Hence, economy is the backbone of any country, and simultaneously; investment is the foundation of any economy. In other words, the way to achieving a better and sustainable economy is very much dependent on the investment environment of that country. Investment environment includes issues of procedures and paper work, facilities and incentives, promotion and information as well as bilateral relations.
If a country focuses on these four aspects in a positive way encouraging foreign and local investments especially with regards to small and medium scale industries, then this is a sure way of rapid economic growth. Investment laws must be designed to attend to issues such as eliminating double taxation, promoting exemptions and provision of quality services. Formal procedures and paper work required before issuing licenses and permits should be reduced to the minimum along with the importance of keeping the procedures as simple as possible.

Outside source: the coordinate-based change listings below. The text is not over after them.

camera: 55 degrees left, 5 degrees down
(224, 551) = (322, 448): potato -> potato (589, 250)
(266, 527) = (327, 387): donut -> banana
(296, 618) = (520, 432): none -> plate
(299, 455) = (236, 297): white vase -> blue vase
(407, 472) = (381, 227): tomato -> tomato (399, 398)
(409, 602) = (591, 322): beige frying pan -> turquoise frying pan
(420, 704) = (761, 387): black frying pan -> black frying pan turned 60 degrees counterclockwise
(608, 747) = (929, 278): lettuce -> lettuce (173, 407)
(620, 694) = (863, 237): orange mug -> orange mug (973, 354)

In a report by the World Bank – MENA region earlier this year, it was mentioned that among nations enacting reforms in the Middle East, Jordan improved the process for starting a new business most, by cutting the number of procedures from 14 to 11 and the number of days from 98 to 36.
Still, Jordan is one of six Middle Eastern countries, together with Morocco, Egypt, Saudi Arabia, Yemen, and Syria, in the list of 10 countries with the highest minimum capital requirement for starting a business. Algeria, Morocco, and Yemen also reduced the number of days necessary to start a business. Saudi Arabia reformed its public credit registry, nearly doubling the number of borrowers with information available at the registry.

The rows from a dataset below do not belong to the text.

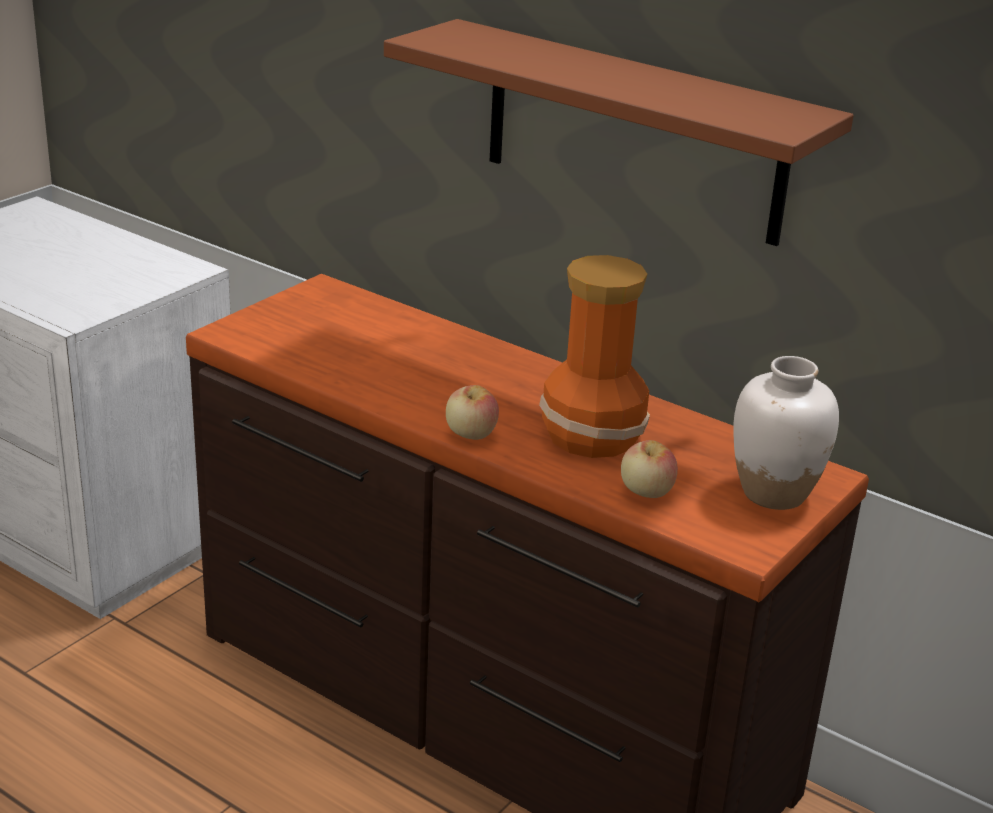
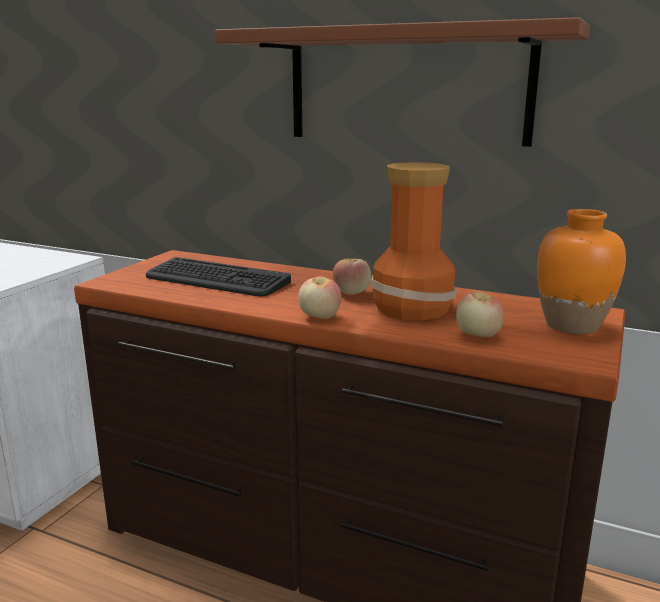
camera: 10 degrees left, 10 degrees down
(365, 346) = (216, 279): none -> keyboard
(530, 395) = (351, 292): none -> apple
(773, 493) = (571, 325): white vase -> orange vase

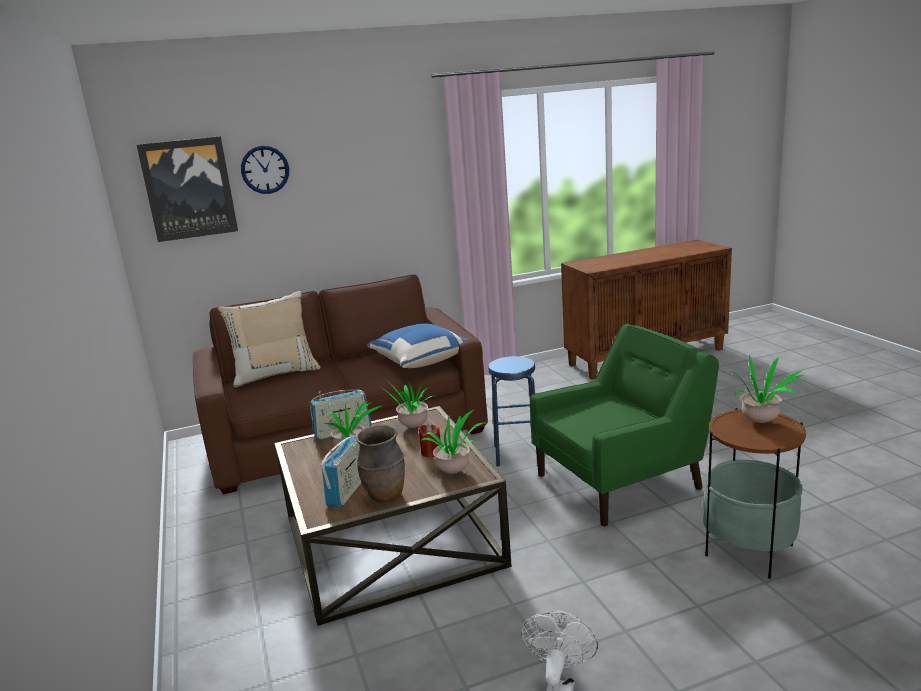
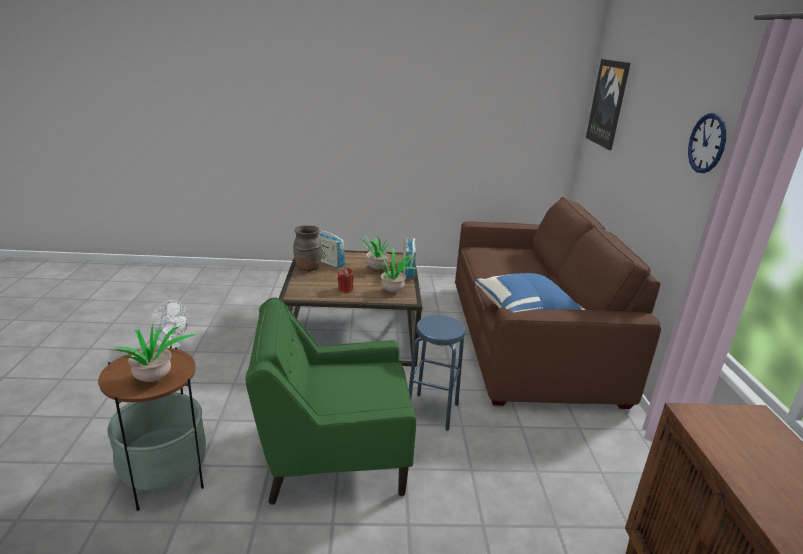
camera: 105 degrees right, 5 degrees up
(265, 169) = (638, 102): wall clock -> wall clock (707, 143)
(275, 374) = (533, 259): beige pillow -> none
(456, 471) = (309, 290): potted plant -> none
(620, 481) = (332, 454): green armchair -> green armchair turned 90 degrees clockwise

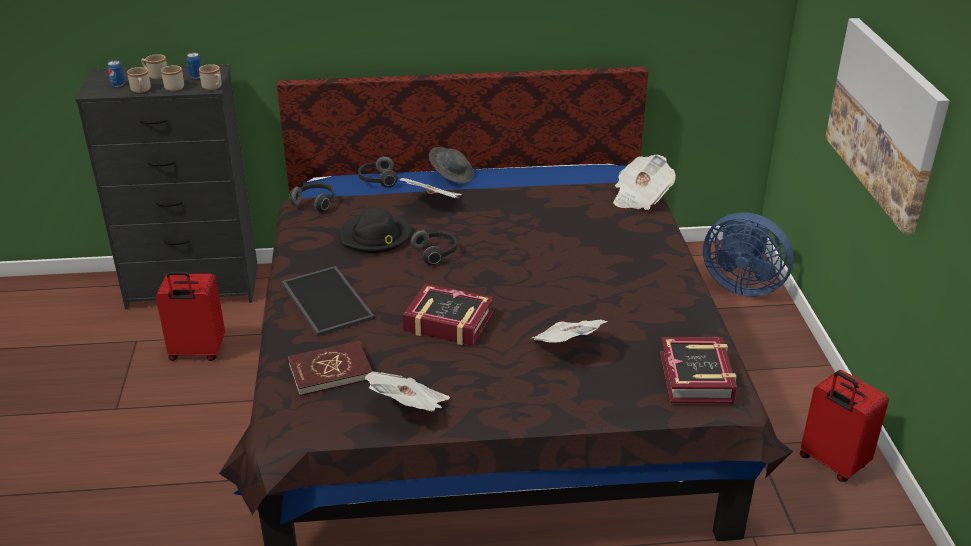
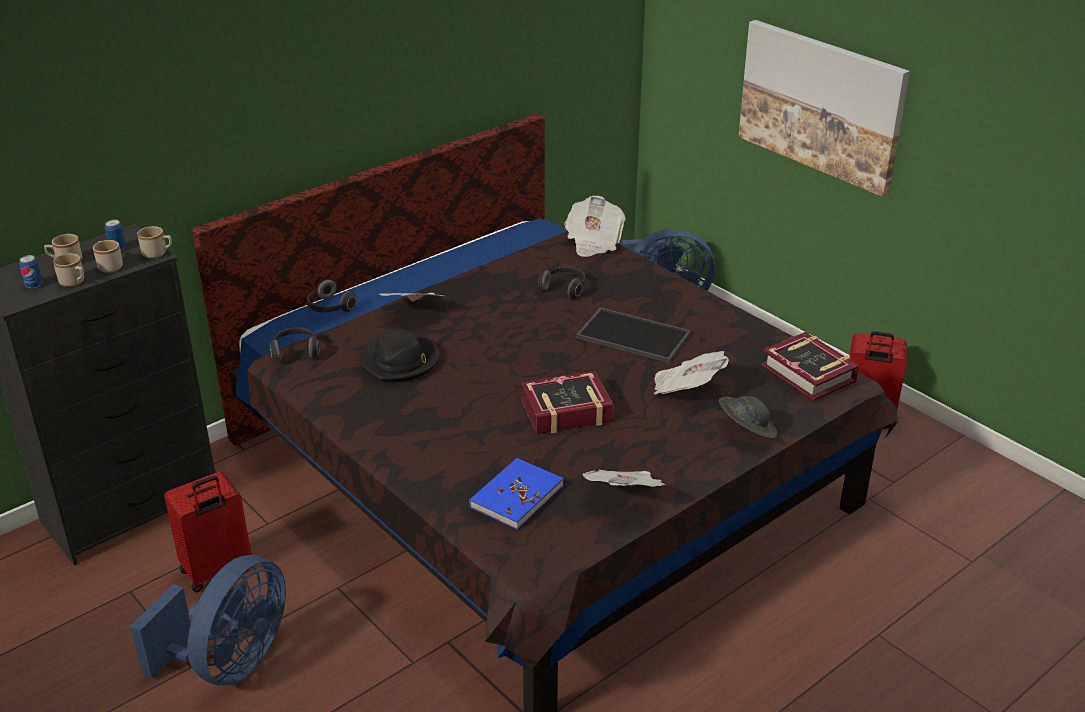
camera: 35 degrees left, 0 degrees up
(139, 418) = (230, 663): none -> blue fan
(325, 301) = (429, 438): tray -> tray (631, 336)
(330, 371) = (516, 496): red book -> blue book
(436, 253) = (478, 355): headphones -> headphones (564, 288)
(451, 175) = (398, 279): grey hat -> grey hat (746, 430)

Jordan reduced the time it takes to register a new business by nearly nine weeks and is one of the few nations that gives regulators an incentive to maximize the value recovered for creditors when a business must close. Yet the government still requires a new business to have minimum capital equivalent to 11 times the nation's average per capita income. In Saudi Arabia and Yemen, the minimum capital requirement is 15 times average income; in Syria, the requirement is 50 times average income. By comparison, more than 40 nations worldwide have no minimum capital requirement for a startup business.
Yemen among other developing nations is in dire need to encourage investment and yet it is not carrying out any significant improvements in these regards, Michael Klein, World Bank/IFC Vice President for Private Sector Development and IFC Chief Economist in an old report said something that although true, it is incredibly alarming: “Poor countries that desperately need new enterprises and jobs risk falling even further behind rich ones who are simplifying regulation and making their investment climate more business friendly,” I hope this message reaches those people sitting at decision making positions so as to feel the responsibility and act on it.